諸星大二郎の「妖怪ハンター」風の面白さ。by K. Hattori


 『リング2』と同時に上映される「角川冬のホラー第3弾」だそうです。たぶん『パラサイト・イヴ』『リング』『死国』という順なんでしょうね。去年の『リング』があまりにも凄かったので、その前の『パラサイト・イヴ』は何となく存在がかすむ。今年の2本立てはどうでしょう。原作は坂東眞砂子の同名小説で、監督は『ドッグス』の公開も控えている長崎俊一。十数年ぶりに故郷の四国に帰った女性が、10年前に死んだ幼なじみを巡る、奇妙で恐ろしい出来事を体験する話です。

 主人公の比奈子は四国の中心部に位置する高知県・矢狗村で生まれ育ち、小学校時代に東京に引っ越している。15年ぶりに故郷に帰ってみると、幼なじみの莎代里は高校生の時に川の事故で死んでいた。莎代里の父は、崖から転落して意識不明のまま入院中。母親は四国八十八霊場をお遍路で回っていて留守だという。だが、比奈子は留守のはずの莎代里の家で、確かに人の気配を感じていた。比奈子は村には行って以来、ずっと誰かに観られているような気がする……。それだけではない。村では奇妙な出来事が、次々に起こっていた。比奈子は幼なじみの文也と共に、莎代里の家に代々伝わる秘密の儀式について調べ始める。やがて明らかになる、四国霊場巡りと「四国=死国」の秘密と謎の洞窟。やがてふたりの前に、死んだはずの莎代里が姿を現した。

 恐いのは確かに恐い。
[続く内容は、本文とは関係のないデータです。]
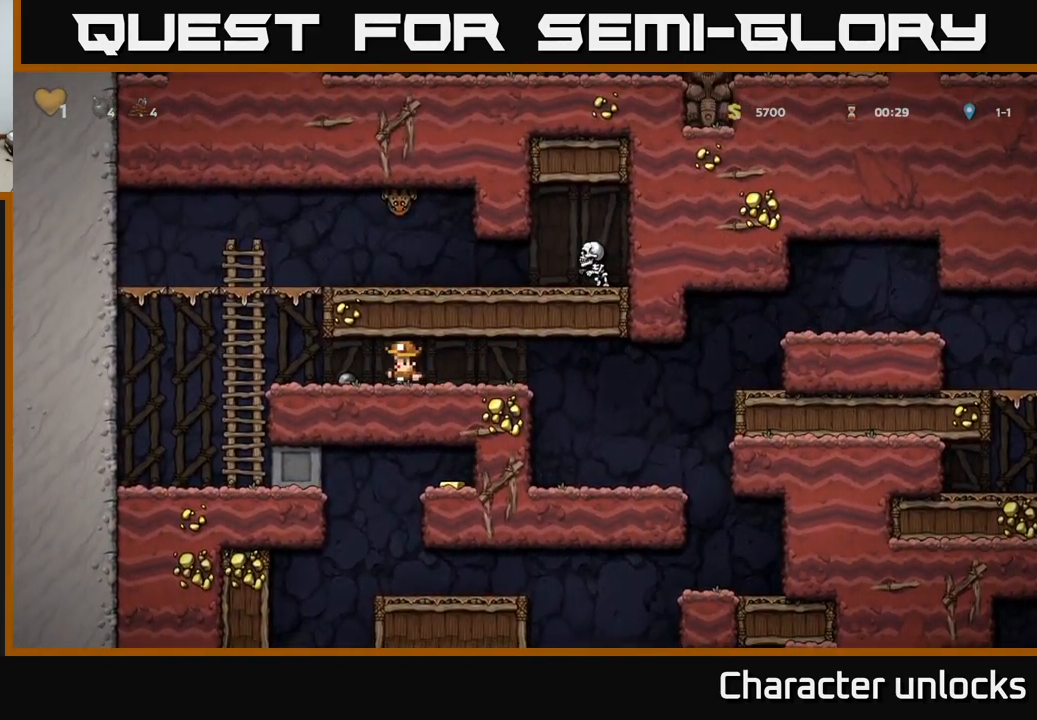
{"buttons": ["A", "DPAD_RIGHT"], "events": [[217, "A", "down"], [267, "DPAD_UP", "down"], [367, "A", "up"], [400, "DPAD_LEFT", "up"], [450, "A", "down"], [450, "DPAD_UP", "up"], [467, "DPAD_RIGHT", "down"]]}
でも、映画としての完成度は低いと思う。その原因の大部分は、不明確な人物の設定にある。主役級の登場人物は、比奈子、文也、そして莎代里の3人。観客を不思議な世界に案内する比奈子はともかくとして、文也と莎代里のキャラクター造形には、もう少し工夫が欲しい。莎代里は現世に未練を残して死に、逆打ち(さかうち)という秘密の儀式で黄泉の国からよみがえる強い女。幼なじみの比奈子に激しいライバル意識を燃やし、恋人の文也に強い執着を示す女だ。対して文也は、そんな莎代里の愛情に息苦しさを感じながらも、その愛情に溺れていく弱い男。生命力の強い女が事故で死に、生命力の弱い男が生きながらえているという関係が、事件を通して明らかになるとよかったと思う。

 この映画では、少年時代の文也を腕白坊主として描いているが、もっと線の細い、インテリで都会的な匂いのする虚弱児タイプの方がよかったのではないだろうか。その方が、謎の究明にあたって文也がリーダーシップを取るくだりが自然になるし、代々続く巫女の家系として土地に縛り付けられている莎代里が、文也に惹かれる理由もすんなりと納得できると思う。
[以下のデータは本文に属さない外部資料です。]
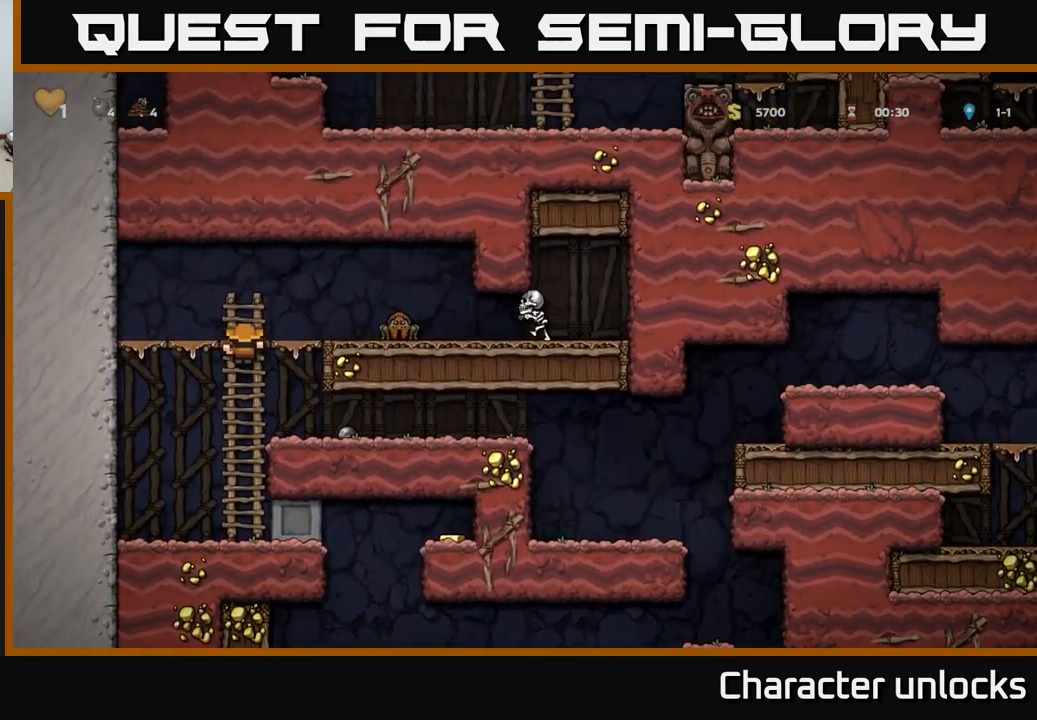
{"buttons": [], "events": [[34, "X", "down"], [100, "A", "up"], [167, "DPAD_RIGHT", "up"], [167, "X", "up"], [284, "DPAD_LEFT", "down"], [417, "DPAD_LEFT", "up"]]}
 こうした欠点はあるものの、映画の恐怖描写はなかなかのもの。四国八十八ヶ所巡りが、じつは黄泉の国を封じ込める結界を作るためのものだというアイデアは面白いし、現代日本に古代から残る暗闇がポッカリと口を開ける恐さも伝わってくる。諸星大二郎の「妖怪ハンター」シリーズにも通じる、民族学ホラーのひとつとして、それなりに面白くできている映画だと思う。